PROVIDED DATA>
════
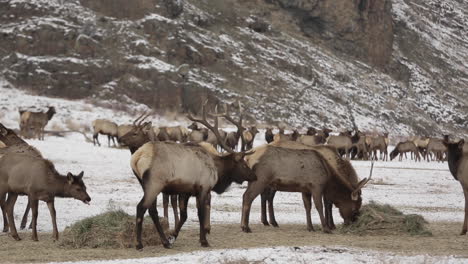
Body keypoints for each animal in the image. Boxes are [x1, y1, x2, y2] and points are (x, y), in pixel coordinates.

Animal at [129, 103, 256, 250]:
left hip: (144, 183)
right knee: (141, 207)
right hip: (154, 183)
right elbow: (200, 214)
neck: (217, 169)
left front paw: (173, 236)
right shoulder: (203, 188)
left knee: (152, 210)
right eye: (243, 164)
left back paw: (165, 242)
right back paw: (139, 243)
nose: (254, 176)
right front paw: (204, 240)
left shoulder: (186, 191)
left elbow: (184, 215)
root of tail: (137, 158)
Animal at [241, 140, 370, 233]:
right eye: (355, 208)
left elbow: (308, 207)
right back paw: (246, 227)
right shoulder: (317, 186)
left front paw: (310, 227)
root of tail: (248, 158)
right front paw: (327, 227)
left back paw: (263, 222)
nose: (352, 223)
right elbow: (321, 206)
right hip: (261, 179)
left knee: (252, 196)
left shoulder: (305, 190)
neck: (329, 172)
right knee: (250, 197)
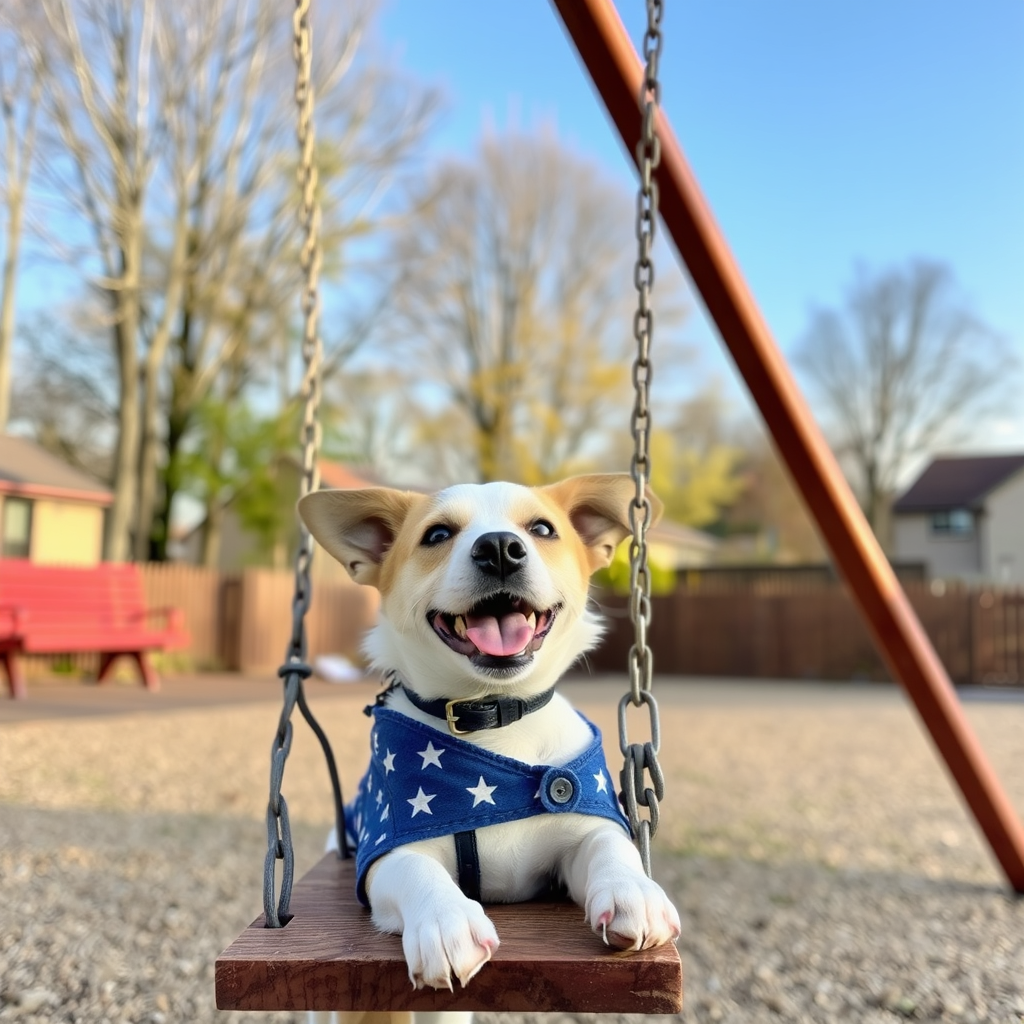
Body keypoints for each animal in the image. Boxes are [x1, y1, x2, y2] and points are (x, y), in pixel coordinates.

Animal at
════
WORK TASK> No pictures belong in the copy; quote exactly the lines from the line containing "left front paw: (310, 227)" through the final line of the material, both ends included.

PROBLEM SOLUTION>
left front paw: (310, 227)
root of tail: (248, 158)
right front paw: (327, 227)
left back paw: (263, 222)
nose: (352, 223)
right elbow: (321, 206)
right hip: (261, 179)
left knee: (252, 196)
left shoulder: (305, 190)
neck: (329, 172)
right knee: (250, 197)
Body keypoints for each animal in the image. Boxes are [x1, y1, x2, y2] and points are (x, y), in pixel coordinates.

Animal at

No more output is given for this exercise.